## 本文抜粋
リアルな光と影、これだけでも視聴者や観客は物語にのめり込みやすくなる。日本でも、高い支持を誇る大河ドラマや、近年では凝った照明を作っている『相棒』、影で迫力を生んだ往年の『必殺』シリーズなど、ドラマの人気度と優れた絵作りは決して無関係ではない。逆に、TVや映画を観ている時に、「あ、これセットだな...」とか、「スタジオの明かり、そのままだな...」とか、「コントみたいだな、この映像...」、と少しでも我々に思わせてしまったら、作り手の負けである。その時点で視聴者/観客は物語に没頭できないからだ。

カメラワークや照明に工夫の見られない作品には、まともな時間(=予算配分)がかけられていない、と思って間違いない。

そんな視点からいろんな作品を観ていただければ、吟味する"眼"は養われ、より面白く楽しんでいただくことができるだろう。

先日、NYでコロンビア大学の映画学科の短編映画に出演する機会をいただいた。大学のフィルムといっても、某プロダクション会社がバックアップした優れた製作体制だった。学生とプロの混成チームである。その打ち上げパーティーの時に、若い照明チーフが言った。例えば、部屋でろうそく一本の明かりしかないシーンを撮っているとする。実際のセットでは、人物や壁や家具にもあらゆる角度から照明は当たっている。「でもね、観客に、(ろうそく以外の)照明が当たってる、と感じさせたら、その仕事はダメなんだよ」

学生フィルムの若いクルーのその言葉に、僕は心の中で唸った。

こういう一人ひとりの、妥協のない意識が、尊い。

## データ抜粋
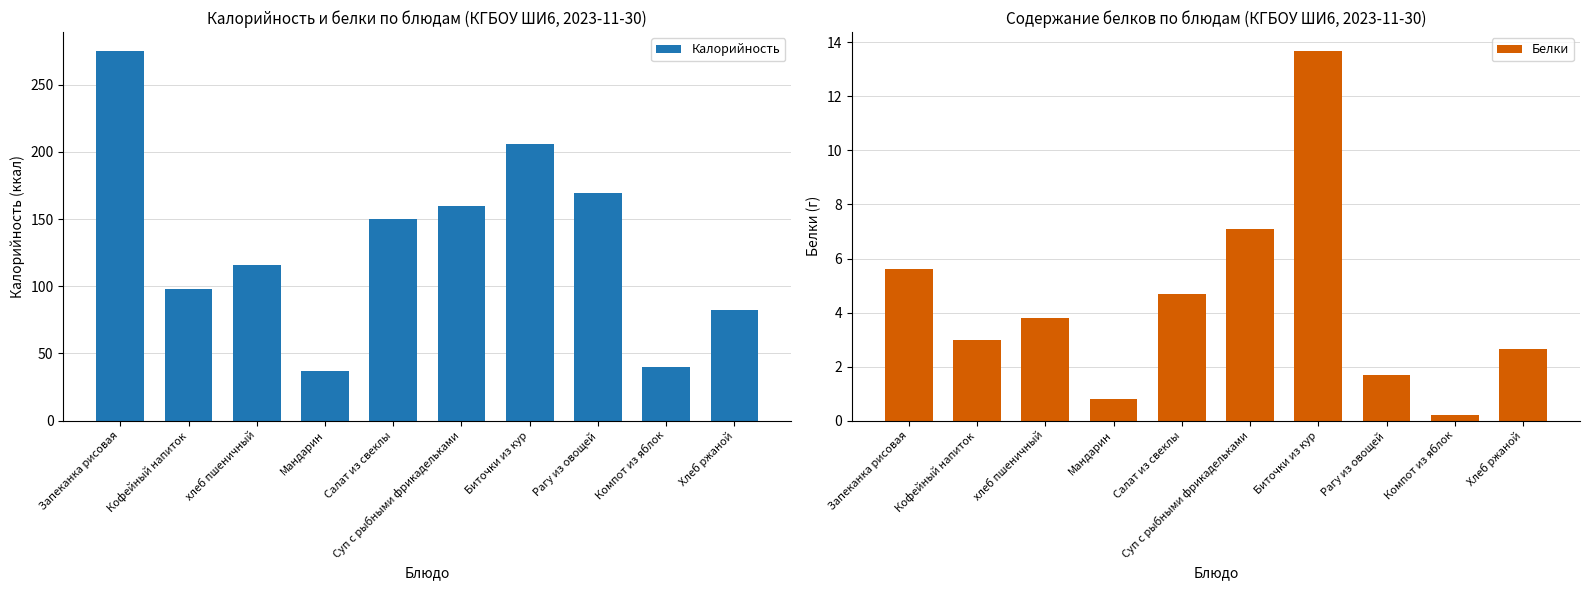

Are the bars horizontal?

No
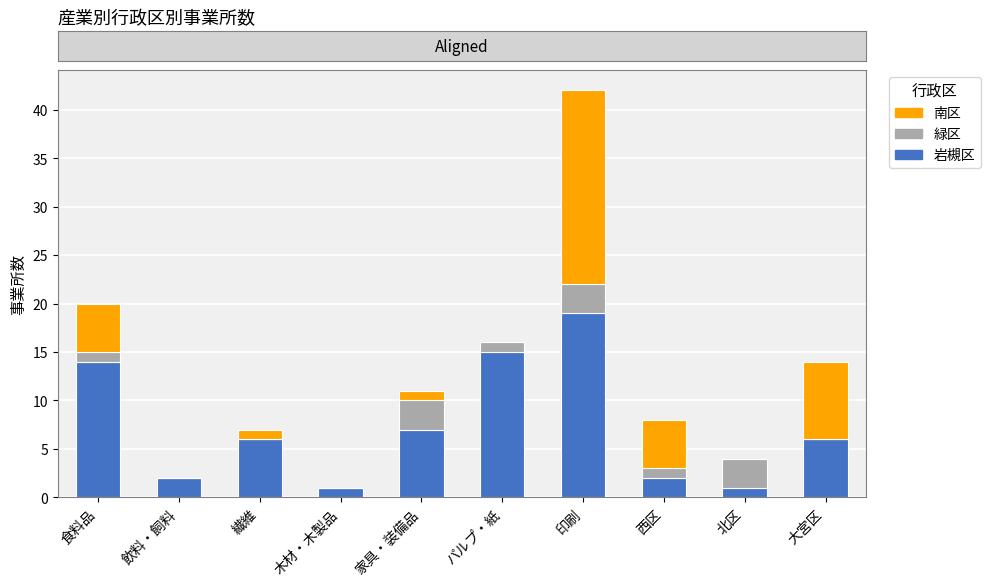

Is it true that 岩槻区 equals 7 at 家具・装備品?

True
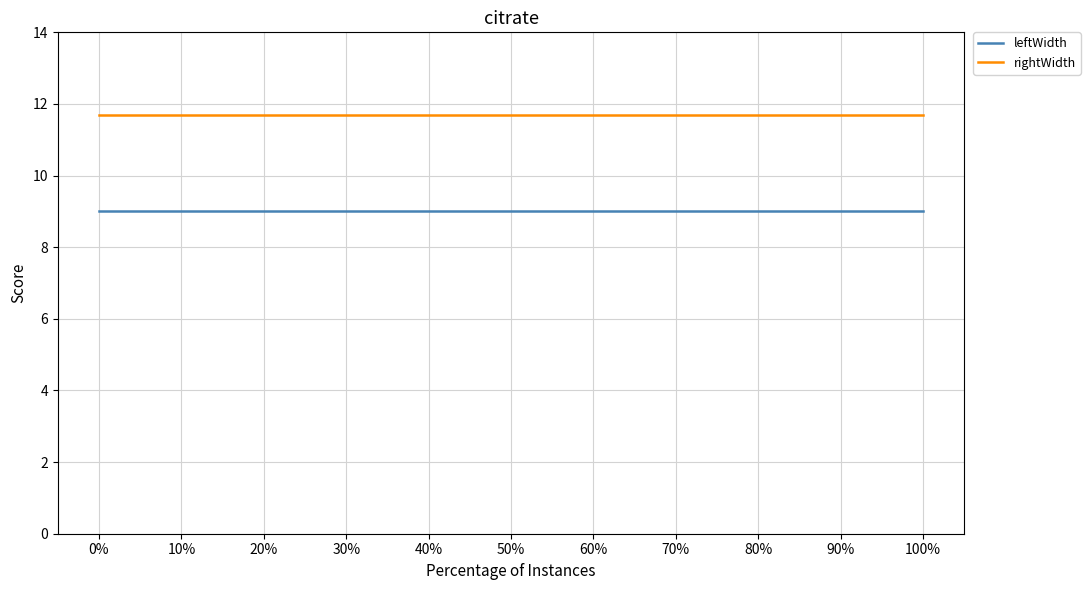

What is the average value of the rightWidth series?

11.7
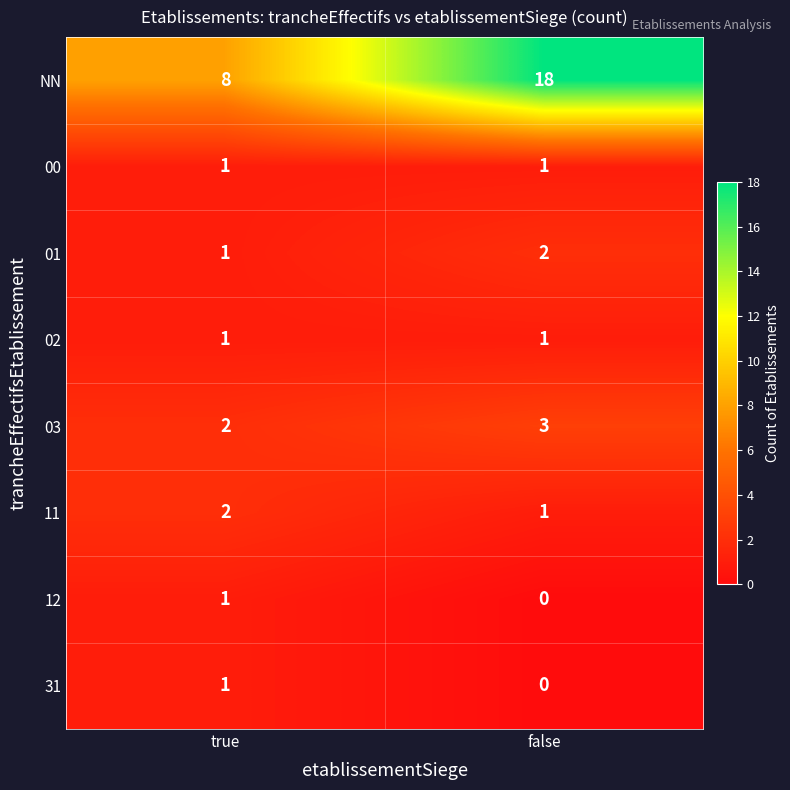

At which label does 03 reach its peak?

false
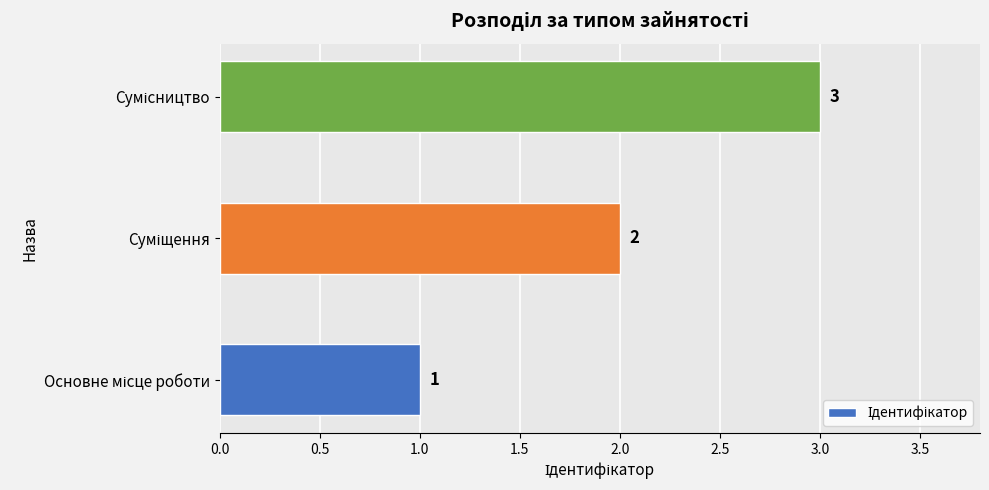

What is the sum of all values?

6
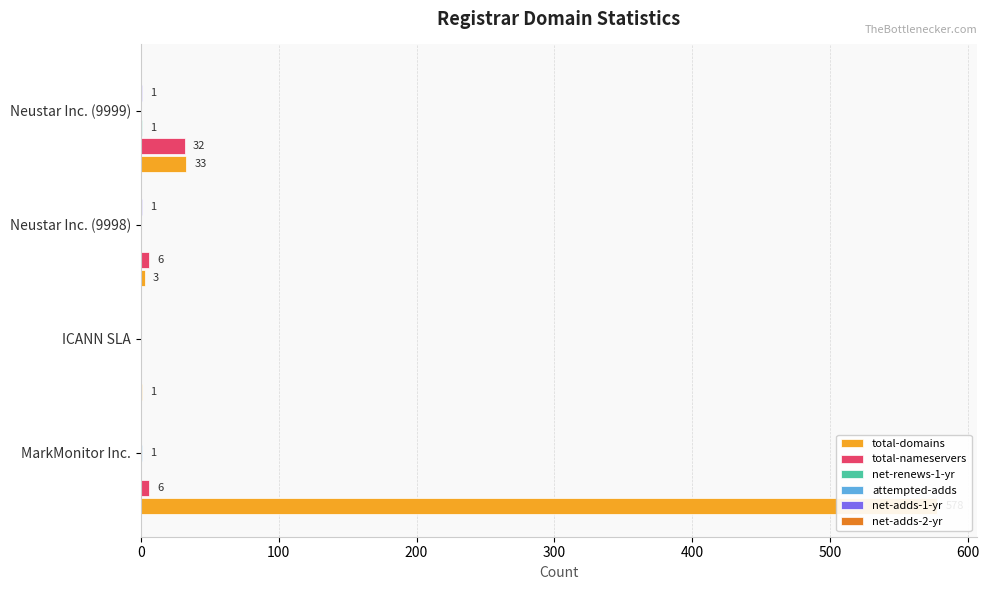

Between 200 and 300, which series saw the biggest shift?

total-domains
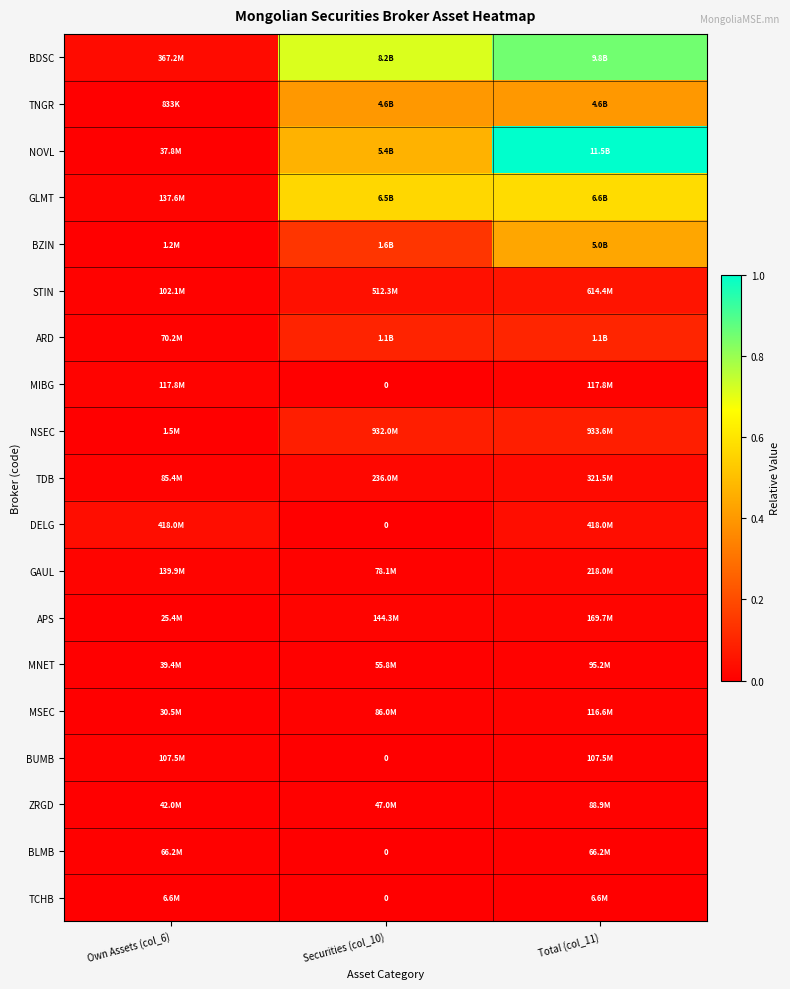

List the labels in order of NOVL value, smallest first.

Own Assets (col_6), Securities (col_10), Total (col_11)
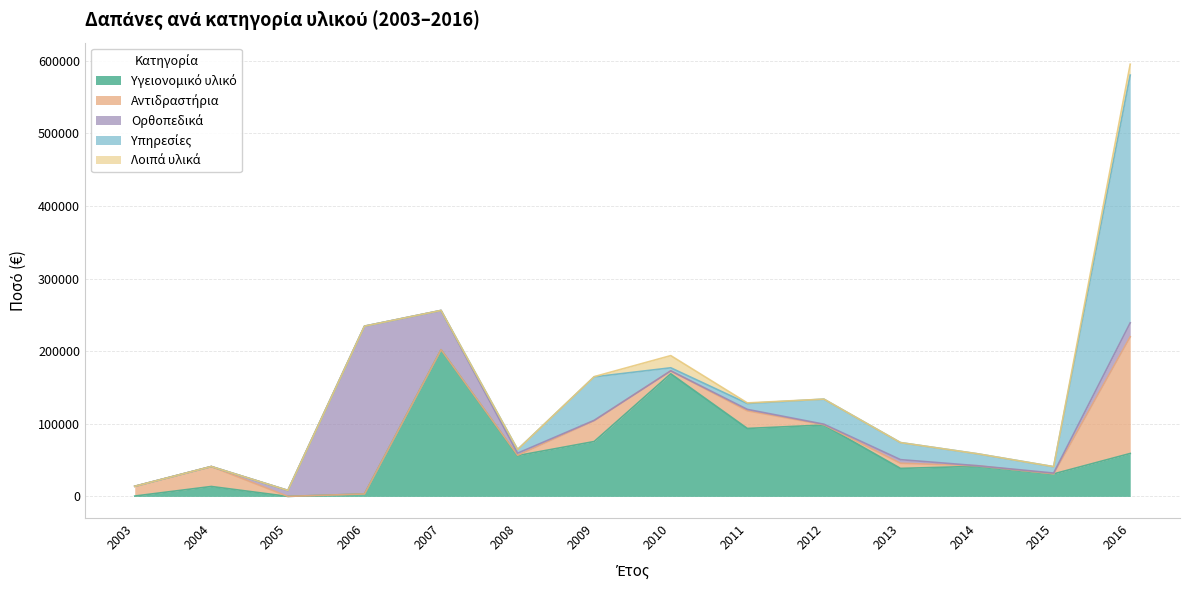

In Αντιδραστήρια, how many points are lower than both neighbors (excluding endpoints)?

3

## やること
1. 次の(a)〜(c)が本文の内容と合っているかを判断してください。それぞれ「はい」か「いいえ」で答え、決め手となる本文の語句をそのまま引用してください。
(a) 短編映画は学生だけのチームで作られた。
(b) 照明チーフは、観客にろうそく以外の照明が当たっていると感じさせたらその仕事はダメだと言った。
(c) 筆者はNYでその短編映画の監督を務めた。
2. 本文のうち、「そんな視点からいろんな作品を」を含む語句で始まり「学生フィルムの若いクルーのその言葉に、僕は心の中で唸った。」で終わる部分を、一字も変えずに書き出してください。

## 順番どおりの回答
1.
(a) いいえ。「学生とプロの混成チームである。」
(b) はい。「でもね、観客に、(ろうそく以外の)照明が当たってる、と感じさせたら、その仕事はダメなんだよ」
(c) いいえ。「コロンビア大学の映画学科の短編映画に出演する機会をいただいた。」

2.
そんな視点からいろんな作品を観ていただければ、吟味する"眼"は養われ、より面白く楽しんでいただくことができるだろう。

先日、NYでコロンビア大学の映画学科の短編映画に出演する機会をいただいた。大学のフィルムといっても、某プロダクション会社がバックアップした優れた製作体制だった。学生とプロの混成チームである。その打ち上げパーティーの時に、若い照明チーフが言った。例えば、部屋でろうそく一本の明かりしかないシーンを撮っているとする。実際のセットでは、人物や壁や家具にもあらゆる角度から照明は当たっている。「でもね、観客に、(ろうそく以外の)照明が当たってる、と感じさせたら、その仕事はダメなんだよ」

学生フィルムの若いクルーのその言葉に、僕は心の中で唸った。